- [AUFGABENSTELLUNG]:
Schreib bitte den Text über Hagar am Brunnen Beer-Lachai-Roi nach seinem letzten Satz weiter.
*** SEITENAUSZUG
Bei alledem greift Abram nicht ein, sondern überlässt das Handeln Sarai mit dem Ergebnis: „Sarai behandelte Hagar hart, und sie floh von ihr weg“ (1. Mo 16,6). Doch wie der Bericht weiter zeigt, lässt Gott die Dinge nicht treiben: „Der Engel des Herrn fand sie an einer Wasserquelle in der Wüste auf dem Weg nach Sur. Und er sprach: Hagar, Magd Sarais, woher kommst du, und wohin gehst du? … Kehre zu deiner Herrin zurück und demütige dich unter ihre Hände.“ Danach versichert ihr der Engel, dass sie einem Sohn das Leben schenken würde. Sie sollte ihn Ismael (Gott hört) nennen, „denn der Herr hat auf dein Elend gehört“. Unter dem tiefen Eindruck dieser Begegnung und der Worte des Engels spricht sie dann diese schönen Worte aus: „Du bist der Gott des Schauens“, und weiter: „Habe ich nicht auch hier geschaut, nachdem er mich geschaut hat?“ Der Brunnen, an dem dieses Ereignis stattfand, wurde dann Beer-Lachai-Roi genannt (Kap. 16,14). Darin kommt die Tragweite des ganzen Geschehens zum Ausdruck.
******
*** BEREITGESTELLTE DATEN
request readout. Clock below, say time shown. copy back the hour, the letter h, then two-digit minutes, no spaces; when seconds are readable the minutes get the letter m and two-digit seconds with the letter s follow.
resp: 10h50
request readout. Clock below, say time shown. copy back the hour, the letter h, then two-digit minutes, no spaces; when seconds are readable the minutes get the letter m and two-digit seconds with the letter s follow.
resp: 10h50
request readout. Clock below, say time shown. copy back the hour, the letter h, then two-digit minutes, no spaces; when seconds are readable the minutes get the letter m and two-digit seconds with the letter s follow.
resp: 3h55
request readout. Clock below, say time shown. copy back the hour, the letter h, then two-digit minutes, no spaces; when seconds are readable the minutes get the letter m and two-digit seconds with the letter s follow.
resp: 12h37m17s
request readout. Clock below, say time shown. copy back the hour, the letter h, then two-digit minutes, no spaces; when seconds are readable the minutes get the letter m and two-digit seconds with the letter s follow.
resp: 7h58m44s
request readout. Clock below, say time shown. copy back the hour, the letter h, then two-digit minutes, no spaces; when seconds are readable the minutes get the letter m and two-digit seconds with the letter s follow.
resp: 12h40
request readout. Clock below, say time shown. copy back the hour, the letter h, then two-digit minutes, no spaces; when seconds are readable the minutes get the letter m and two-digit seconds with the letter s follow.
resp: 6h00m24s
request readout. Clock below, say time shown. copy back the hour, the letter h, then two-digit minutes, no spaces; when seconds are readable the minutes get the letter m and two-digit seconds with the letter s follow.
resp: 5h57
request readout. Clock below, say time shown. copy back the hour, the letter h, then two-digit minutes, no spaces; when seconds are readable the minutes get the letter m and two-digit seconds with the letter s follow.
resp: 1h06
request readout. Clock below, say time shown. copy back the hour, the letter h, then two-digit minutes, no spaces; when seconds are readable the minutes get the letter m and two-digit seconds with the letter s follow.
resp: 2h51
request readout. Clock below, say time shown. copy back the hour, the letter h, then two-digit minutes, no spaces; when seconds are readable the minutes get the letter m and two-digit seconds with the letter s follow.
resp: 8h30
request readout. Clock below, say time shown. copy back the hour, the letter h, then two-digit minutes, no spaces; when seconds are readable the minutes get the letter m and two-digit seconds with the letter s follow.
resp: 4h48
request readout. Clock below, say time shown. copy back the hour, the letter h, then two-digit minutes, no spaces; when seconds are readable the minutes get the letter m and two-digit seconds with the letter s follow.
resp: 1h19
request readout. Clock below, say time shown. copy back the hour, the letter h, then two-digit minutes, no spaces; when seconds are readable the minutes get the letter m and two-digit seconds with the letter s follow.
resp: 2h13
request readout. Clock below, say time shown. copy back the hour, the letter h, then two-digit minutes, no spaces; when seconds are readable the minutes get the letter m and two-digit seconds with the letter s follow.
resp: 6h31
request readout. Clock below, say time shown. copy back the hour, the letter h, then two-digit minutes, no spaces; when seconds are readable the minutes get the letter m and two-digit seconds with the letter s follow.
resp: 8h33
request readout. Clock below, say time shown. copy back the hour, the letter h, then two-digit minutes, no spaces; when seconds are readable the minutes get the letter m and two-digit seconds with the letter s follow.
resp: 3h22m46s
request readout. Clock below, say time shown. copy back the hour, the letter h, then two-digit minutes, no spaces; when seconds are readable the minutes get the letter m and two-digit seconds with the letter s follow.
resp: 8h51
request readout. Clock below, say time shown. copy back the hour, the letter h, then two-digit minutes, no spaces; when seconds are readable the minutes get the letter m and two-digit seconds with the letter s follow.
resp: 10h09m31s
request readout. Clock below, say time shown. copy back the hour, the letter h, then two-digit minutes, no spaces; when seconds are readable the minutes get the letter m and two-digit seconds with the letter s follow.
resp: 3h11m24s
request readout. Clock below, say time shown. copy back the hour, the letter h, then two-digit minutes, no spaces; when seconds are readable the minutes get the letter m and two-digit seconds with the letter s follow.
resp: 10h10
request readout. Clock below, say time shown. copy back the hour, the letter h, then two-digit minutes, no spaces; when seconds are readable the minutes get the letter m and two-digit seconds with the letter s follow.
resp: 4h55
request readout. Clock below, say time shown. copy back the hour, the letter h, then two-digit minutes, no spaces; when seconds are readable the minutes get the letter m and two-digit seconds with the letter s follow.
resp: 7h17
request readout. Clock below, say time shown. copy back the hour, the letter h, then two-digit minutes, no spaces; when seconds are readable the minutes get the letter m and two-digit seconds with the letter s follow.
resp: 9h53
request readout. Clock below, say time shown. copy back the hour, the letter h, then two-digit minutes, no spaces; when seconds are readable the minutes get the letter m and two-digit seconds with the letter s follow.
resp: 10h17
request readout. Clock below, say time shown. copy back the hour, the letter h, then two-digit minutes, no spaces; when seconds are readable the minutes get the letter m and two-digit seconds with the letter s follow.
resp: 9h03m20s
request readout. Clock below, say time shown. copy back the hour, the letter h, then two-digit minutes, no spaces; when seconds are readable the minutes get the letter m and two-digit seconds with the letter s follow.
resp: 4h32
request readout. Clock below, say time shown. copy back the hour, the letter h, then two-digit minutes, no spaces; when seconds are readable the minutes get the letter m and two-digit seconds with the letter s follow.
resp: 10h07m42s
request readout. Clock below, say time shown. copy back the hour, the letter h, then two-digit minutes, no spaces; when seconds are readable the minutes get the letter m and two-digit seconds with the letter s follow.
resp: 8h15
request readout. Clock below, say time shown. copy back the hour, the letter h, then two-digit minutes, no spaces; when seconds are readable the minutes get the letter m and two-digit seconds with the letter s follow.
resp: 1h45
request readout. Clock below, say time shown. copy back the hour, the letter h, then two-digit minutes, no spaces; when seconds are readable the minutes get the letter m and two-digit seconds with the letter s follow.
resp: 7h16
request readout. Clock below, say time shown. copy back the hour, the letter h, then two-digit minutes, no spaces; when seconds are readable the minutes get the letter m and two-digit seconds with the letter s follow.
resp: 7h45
******
- [ANTWORT AUF AUFGABE]:
Dieser Begebenheit können wir drei wichtige Belehrungen entnehmen. Erstens lernen wir in der bildlichen Anwendung – wie schon erwähnt -, dass Gott sich uns Menschen in Seinem Wort offenbart. Wohl zeigt uns Gott in Seiner Schöpfung etwas von Seiner Größe, aber Sein Wesen, Seine Gedanken und seinen Willen können wir nur in Seinem Wort erkennen. Zweitens sehen wir, dass vor Gottes Augen nichts verborgen ist und Er uns völlig kennt, unsere Umstände, unser Herz und – Er sei dafür gepriesen – auch unsere Not. Die Frage, die Er an Hagar richtete, spricht natürlich nicht von Unkenntnis, sondern entspringt Seinem liebenden Bemühen, ihr Herz und Gewissen zu erreichen. Drittens erkennen wir in der Zuwendung Gottes zu Hagar etwas von Seiner Barmherzigkeit. Ist es nicht tief beeindruckend, wie sich der gnädige Gott um eine verirrte Seele bemüht? Und in diesem Sinn handelt Er auch heute noch mit Menschen, die aufgrund ihres durch die Sünde verursachten traurigen Zustands „in der Wüste umherirren“. Möge niemand dieser ernsten Frage ausweichen: Woher kommst du, wohin gehst du?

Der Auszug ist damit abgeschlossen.